To do:
Exclude all pictures, then restate the entries below word for word.

===== Excerpted records

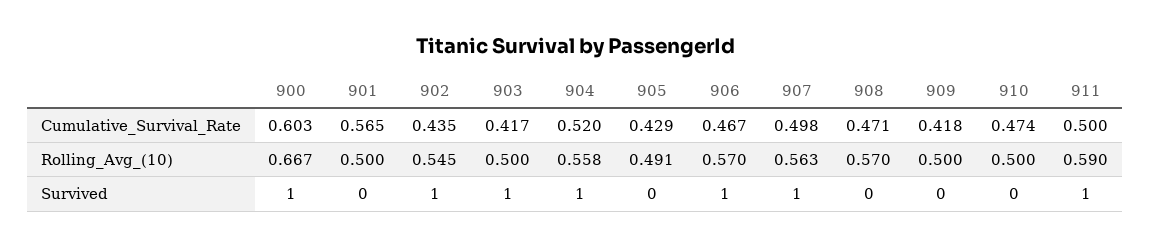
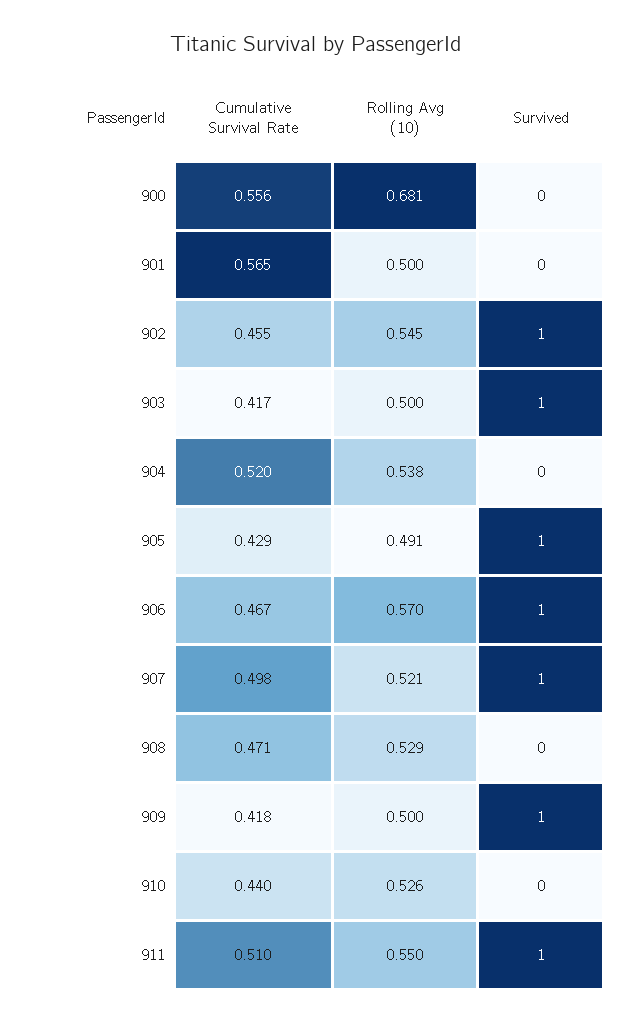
  {
    "900": {
-     "Cumulative_Survival_Rate": 0.603,
+     "Cumulative_Survival_Rate": 0.556,
-     "Rolling_Avg_(10)": 0.667,
+     "Rolling_Avg_(10)": 0.681,
-     "Survived": 1
+     "Survived": 0
    },
    "901": {
      "Cumulative_Survival_Rate": 0.565,
      "Rolling_Avg_(10)": 0.5,
      "Survived": 0
    },
    "902": {
-     "Cumulative_Survival_Rate": 0.435,
+     "Cumulative_Survival_Rate": 0.455,
      "Rolling_Avg_(10)": 0.545,
      "Survived": 1
    },
    "903": {
      "Cumulative_Survival_Rate": 0.417,
      "Rolling_Avg_(10)": 0.5,
      "Survived": 1
    },
    "904": {
      "Cumulative_Survival_Rate": 0.52,
-     "Rolling_Avg_(10)": 0.558,
+     "Rolling_Avg_(10)": 0.538,
-     "Survived": 1
+     "Survived": 0
    },
    "905": {
      "Cumulative_Survival_Rate": 0.429,
      "Rolling_Avg_(10)": 0.491,
-     "Survived": 0
+     "Survived": 1
    },
    "906": {
      "Cumulative_Survival_Rate": 0.467,
      "Rolling_Avg_(10)": 0.57,
      "Survived": 1
    },
    "907": {
      "Cumulative_Survival_Rate": 0.498,
-     "Rolling_Avg_(10)": 0.563,
+     "Rolling_Avg_(10)": 0.521,
      "Survived": 1
    },
    "908": {
      "Cumulative_Survival_Rate": 0.471,
-     "Rolling_Avg_(10)": 0.57,
+     "Rolling_Avg_(10)": 0.529,
      "Survived": 0
    },
    "909": {
      "Cumulative_Survival_Rate": 0.418,
      "Rolling_Avg_(10)": 0.5,
-     "Survived": 0
+     "Survived": 1
    },
    "910": {
-     "Cumulative_Survival_Rate": 0.474,
+     "Cumulative_Survival_Rate": 0.44,
-     "Rolling_Avg_(10)": 0.5,
+     "Rolling_Avg_(10)": 0.526,
      "Survived": 0
    },
    "911": {
-     "Cumulative_Survival_Rate": 0.5,
+     "Cumulative_Survival_Rate": 0.51,
-     "Rolling_Avg_(10)": 0.59,
+     "Rolling_Avg_(10)": 0.55,
      "Survived": 1
    }
  }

==========

Response area:
  {
    "900": {
-     "Cumulative_Survival_Rate": 0.603,
+     "Cumulative_Survival_Rate": 0.556,
-     "Rolling_Avg_(10)": 0.667,
+     "Rolling_Avg_(10)": 0.681,
-     "Survived": 1
+     "Survived": 0
    },
    "901": {
      "Cumulative_Survival_Rate": 0.565,
      "Rolling_Avg_(10)": 0.5,
      "Survived": 0
    },
    "902": {
-     "Cumulative_Survival_Rate": 0.435,
+     "Cumulative_Survival_Rate": 0.455,
      "Rolling_Avg_(10)": 0.545,
      "Survived": 1
    },
    "903": {
      "Cumulative_Survival_Rate": 0.417,
      "Rolling_Avg_(10)": 0.5,
      "Survived": 1
    },
    "904": {
      "Cumulative_Survival_Rate": 0.52,
-     "Rolling_Avg_(10)": 0.558,
+     "Rolling_Avg_(10)": 0.538,
-     "Survived": 1
+     "Survived": 0
    },
    "905": {
      "Cumulative_Survival_Rate": 0.429,
      "Rolling_Avg_(10)": 0.491,
-     "Survived": 0
+     "Survived": 1
    },
    "906": {
      "Cumulative_Survival_Rate": 0.467,
      "Rolling_Avg_(10)": 0.57,
      "Survived": 1
    },
    "907": {
      "Cumulative_Survival_Rate": 0.498,
-     "Rolling_Avg_(10)": 0.563,
+     "Rolling_Avg_(10)": 0.521,
      "Survived": 1
    },
    "908": {
      "Cumulative_Survival_Rate": 0.471,
-     "Rolling_Avg_(10)": 0.57,
+     "Rolling_Avg_(10)": 0.529,
      "Survived": 0
    },
    "909": {
      "Cumulative_Survival_Rate": 0.418,
      "Rolling_Avg_(10)": 0.5,
-     "Survived": 0
+     "Survived": 1
    },
    "910": {
-     "Cumulative_Survival_Rate": 0.474,
+     "Cumulative_Survival_Rate": 0.44,
-     "Rolling_Avg_(10)": 0.5,
+     "Rolling_Avg_(10)": 0.526,
      "Survived": 0
    },
    "911": {
-     "Cumulative_Survival_Rate": 0.5,
+     "Cumulative_Survival_Rate": 0.51,
-     "Rolling_Avg_(10)": 0.59,
+     "Rolling_Avg_(10)": 0.55,
      "Survived": 1
    }
  }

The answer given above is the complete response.